Directions for this task: Every line below that mentions the word "Chúa" should be copied out.

Given entries START

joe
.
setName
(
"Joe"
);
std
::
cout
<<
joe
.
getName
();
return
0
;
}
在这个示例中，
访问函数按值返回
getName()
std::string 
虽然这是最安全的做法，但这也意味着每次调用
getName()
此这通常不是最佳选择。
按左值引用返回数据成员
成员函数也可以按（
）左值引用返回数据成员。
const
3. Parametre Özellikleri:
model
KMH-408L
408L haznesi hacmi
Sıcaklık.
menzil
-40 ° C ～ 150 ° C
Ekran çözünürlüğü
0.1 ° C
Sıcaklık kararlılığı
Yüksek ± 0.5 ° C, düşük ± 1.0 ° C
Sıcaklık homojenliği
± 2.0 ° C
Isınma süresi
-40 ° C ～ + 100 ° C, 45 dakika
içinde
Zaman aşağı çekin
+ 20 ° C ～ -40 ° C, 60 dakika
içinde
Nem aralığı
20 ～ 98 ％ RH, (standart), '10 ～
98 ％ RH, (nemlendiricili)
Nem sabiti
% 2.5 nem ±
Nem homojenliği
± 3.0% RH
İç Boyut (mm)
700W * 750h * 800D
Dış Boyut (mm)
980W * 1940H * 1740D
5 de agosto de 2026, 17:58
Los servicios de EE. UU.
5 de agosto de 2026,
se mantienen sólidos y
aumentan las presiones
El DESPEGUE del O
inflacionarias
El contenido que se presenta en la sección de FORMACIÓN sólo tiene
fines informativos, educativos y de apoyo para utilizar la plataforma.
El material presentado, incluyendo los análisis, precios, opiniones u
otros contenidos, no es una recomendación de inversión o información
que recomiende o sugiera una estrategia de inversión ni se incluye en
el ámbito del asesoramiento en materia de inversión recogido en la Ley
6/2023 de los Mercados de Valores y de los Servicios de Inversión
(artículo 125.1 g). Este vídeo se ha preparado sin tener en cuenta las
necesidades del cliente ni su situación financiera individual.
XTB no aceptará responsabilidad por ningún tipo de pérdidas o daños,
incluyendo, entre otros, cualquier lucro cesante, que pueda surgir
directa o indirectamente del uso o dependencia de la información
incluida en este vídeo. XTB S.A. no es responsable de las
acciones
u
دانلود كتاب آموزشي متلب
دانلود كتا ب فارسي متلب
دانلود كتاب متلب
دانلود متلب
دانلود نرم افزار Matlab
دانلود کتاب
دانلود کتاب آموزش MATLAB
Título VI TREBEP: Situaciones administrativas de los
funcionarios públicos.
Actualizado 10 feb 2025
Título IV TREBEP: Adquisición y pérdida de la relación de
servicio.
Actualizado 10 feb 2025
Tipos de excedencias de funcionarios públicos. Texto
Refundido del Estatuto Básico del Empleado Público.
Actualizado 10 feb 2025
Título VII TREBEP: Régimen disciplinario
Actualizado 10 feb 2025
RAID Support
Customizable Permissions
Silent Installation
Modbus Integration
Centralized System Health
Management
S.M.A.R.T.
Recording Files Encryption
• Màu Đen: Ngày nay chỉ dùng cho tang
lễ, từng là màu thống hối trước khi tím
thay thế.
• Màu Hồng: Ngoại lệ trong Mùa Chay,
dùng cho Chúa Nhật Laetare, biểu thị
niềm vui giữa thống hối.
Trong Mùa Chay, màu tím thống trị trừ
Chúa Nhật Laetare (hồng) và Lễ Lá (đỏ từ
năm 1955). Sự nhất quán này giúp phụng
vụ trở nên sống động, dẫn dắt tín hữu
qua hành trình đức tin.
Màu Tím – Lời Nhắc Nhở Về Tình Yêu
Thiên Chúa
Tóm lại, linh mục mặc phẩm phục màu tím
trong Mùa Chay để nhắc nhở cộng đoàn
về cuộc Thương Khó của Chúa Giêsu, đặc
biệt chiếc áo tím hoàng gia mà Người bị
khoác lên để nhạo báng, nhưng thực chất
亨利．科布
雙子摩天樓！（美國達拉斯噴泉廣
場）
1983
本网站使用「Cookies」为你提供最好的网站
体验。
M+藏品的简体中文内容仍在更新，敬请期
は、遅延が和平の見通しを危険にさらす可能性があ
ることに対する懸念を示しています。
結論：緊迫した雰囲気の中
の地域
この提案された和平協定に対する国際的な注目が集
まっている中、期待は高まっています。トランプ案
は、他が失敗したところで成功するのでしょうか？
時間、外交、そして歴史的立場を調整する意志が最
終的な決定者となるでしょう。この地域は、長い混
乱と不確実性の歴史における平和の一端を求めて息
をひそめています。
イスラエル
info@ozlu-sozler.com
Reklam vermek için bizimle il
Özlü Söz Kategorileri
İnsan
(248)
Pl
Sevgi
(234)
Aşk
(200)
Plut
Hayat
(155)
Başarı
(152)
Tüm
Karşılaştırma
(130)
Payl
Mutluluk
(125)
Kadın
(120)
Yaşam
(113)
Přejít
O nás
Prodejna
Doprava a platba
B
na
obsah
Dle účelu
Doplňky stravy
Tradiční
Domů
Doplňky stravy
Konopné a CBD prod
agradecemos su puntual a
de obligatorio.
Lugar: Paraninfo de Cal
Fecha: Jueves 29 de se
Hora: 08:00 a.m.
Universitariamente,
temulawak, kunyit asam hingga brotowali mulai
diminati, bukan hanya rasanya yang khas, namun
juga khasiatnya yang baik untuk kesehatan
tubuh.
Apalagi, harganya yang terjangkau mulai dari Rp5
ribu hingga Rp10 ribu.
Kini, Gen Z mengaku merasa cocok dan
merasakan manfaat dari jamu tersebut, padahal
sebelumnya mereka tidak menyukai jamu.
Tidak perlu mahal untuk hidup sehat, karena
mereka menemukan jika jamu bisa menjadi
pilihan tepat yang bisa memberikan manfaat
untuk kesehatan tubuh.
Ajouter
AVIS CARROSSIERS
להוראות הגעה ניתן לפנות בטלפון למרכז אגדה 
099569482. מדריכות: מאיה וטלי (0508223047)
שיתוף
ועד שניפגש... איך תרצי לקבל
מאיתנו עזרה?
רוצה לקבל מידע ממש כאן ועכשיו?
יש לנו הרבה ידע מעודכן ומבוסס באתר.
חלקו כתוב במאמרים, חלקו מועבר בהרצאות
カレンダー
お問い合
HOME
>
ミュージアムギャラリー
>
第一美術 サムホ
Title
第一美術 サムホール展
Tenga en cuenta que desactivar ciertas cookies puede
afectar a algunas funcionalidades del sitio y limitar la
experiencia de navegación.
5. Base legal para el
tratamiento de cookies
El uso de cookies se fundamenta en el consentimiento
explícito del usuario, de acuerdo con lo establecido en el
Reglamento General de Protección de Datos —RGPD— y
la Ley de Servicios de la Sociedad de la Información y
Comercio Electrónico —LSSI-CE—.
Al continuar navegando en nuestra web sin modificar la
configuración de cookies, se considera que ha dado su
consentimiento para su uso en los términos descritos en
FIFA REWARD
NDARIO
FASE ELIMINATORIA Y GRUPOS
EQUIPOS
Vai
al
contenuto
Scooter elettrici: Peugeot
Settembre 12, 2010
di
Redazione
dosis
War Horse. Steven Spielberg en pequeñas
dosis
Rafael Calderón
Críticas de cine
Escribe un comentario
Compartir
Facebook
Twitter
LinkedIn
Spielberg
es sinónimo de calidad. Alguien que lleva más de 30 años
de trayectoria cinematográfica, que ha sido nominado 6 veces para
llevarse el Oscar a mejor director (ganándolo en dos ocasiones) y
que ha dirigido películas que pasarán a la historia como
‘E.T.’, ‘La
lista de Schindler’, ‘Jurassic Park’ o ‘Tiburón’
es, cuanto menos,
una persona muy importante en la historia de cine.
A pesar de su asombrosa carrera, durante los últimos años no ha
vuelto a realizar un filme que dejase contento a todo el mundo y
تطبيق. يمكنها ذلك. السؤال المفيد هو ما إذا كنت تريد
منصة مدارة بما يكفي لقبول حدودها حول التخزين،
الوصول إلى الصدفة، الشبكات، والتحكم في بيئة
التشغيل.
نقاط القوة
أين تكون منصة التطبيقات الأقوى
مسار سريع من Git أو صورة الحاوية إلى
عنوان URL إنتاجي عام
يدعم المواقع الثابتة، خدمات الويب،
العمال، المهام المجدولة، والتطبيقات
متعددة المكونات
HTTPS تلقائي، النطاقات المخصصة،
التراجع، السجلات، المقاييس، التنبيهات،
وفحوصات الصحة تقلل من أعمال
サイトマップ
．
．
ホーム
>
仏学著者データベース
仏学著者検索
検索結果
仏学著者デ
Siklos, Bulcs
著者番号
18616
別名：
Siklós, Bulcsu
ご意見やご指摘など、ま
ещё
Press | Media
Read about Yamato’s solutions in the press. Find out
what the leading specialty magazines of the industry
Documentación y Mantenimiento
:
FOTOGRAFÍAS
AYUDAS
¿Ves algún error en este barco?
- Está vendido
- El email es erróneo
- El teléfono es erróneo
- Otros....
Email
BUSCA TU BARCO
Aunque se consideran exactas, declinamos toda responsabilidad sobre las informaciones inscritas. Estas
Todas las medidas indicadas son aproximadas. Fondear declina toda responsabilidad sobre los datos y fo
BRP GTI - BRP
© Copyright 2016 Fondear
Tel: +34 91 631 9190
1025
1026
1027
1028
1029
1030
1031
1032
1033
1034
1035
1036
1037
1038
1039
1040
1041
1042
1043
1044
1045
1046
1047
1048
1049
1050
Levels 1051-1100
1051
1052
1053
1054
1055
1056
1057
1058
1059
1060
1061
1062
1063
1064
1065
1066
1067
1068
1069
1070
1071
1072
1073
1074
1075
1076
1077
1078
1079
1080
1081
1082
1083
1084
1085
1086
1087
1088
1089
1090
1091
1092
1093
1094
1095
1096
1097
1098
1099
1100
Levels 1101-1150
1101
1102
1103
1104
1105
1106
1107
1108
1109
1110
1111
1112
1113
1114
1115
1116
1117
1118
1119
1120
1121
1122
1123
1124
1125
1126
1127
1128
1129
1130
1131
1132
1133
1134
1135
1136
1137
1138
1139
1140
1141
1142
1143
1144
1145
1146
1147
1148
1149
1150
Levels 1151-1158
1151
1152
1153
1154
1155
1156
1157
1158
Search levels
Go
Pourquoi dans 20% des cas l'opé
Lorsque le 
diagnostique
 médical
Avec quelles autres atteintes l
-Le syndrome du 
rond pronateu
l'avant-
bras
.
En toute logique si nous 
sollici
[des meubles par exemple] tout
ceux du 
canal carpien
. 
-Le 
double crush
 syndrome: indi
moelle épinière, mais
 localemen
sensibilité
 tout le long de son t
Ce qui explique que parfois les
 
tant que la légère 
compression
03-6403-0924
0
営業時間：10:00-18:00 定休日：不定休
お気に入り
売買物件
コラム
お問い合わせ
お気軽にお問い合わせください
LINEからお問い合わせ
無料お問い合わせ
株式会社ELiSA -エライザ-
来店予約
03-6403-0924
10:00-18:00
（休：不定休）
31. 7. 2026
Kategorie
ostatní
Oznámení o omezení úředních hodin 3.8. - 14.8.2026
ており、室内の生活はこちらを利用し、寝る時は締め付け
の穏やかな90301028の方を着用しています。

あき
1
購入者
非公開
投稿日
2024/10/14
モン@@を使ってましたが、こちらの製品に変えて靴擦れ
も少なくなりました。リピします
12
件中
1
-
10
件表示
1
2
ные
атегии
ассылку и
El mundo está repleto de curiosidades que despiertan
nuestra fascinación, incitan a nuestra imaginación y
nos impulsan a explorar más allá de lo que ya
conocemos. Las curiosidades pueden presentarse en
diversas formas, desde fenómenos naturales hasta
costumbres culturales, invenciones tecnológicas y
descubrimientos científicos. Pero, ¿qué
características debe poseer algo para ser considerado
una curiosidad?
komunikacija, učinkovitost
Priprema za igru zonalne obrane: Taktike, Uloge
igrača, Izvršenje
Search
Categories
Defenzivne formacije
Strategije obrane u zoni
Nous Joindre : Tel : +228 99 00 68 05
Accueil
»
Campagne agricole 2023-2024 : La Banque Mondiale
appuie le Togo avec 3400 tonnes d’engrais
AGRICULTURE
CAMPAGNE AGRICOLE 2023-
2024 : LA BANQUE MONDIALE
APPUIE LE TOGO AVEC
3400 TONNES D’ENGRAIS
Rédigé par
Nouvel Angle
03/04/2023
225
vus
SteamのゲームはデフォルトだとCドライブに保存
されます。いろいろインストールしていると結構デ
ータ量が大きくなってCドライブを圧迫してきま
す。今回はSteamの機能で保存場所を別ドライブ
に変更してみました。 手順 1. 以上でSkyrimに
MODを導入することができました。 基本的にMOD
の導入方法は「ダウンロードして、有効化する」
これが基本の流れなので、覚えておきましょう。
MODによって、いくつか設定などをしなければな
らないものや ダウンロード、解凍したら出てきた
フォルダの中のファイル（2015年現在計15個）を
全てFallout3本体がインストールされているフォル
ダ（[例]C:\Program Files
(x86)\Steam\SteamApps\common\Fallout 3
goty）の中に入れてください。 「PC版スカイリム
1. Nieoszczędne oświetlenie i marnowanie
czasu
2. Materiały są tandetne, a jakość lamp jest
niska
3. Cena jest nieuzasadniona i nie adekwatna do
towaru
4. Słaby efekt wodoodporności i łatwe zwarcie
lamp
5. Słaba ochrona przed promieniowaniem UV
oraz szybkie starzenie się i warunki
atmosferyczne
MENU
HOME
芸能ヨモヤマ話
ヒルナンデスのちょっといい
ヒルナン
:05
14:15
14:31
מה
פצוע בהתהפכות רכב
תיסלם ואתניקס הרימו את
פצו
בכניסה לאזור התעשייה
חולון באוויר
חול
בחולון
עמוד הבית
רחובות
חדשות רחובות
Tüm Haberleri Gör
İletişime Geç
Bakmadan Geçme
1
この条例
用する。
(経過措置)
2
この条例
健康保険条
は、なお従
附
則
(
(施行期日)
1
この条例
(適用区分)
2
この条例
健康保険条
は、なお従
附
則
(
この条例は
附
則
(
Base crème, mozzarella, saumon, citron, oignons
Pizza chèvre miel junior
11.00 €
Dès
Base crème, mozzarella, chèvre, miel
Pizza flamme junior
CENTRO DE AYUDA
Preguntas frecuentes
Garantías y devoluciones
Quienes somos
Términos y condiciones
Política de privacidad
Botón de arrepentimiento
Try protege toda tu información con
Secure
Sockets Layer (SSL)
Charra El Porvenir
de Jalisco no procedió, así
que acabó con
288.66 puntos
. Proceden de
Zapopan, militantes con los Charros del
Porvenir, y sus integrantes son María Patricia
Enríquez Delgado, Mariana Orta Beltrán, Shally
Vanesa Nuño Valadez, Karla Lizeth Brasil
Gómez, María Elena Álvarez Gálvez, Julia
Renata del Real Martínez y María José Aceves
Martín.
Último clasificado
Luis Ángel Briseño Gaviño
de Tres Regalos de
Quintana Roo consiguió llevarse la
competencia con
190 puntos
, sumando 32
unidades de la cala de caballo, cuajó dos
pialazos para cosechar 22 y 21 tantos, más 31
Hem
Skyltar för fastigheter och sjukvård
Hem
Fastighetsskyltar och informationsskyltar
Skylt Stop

Given entries END

Answer for this exercise:
dùng cho Chúa Nhật Laetare, biểu thị
Chúa Nhật Laetare (hồng) và Lễ Lá (đỏ từ
Thiên Chúa
về cuộc Thương Khó của Chúa Giêsu, đặc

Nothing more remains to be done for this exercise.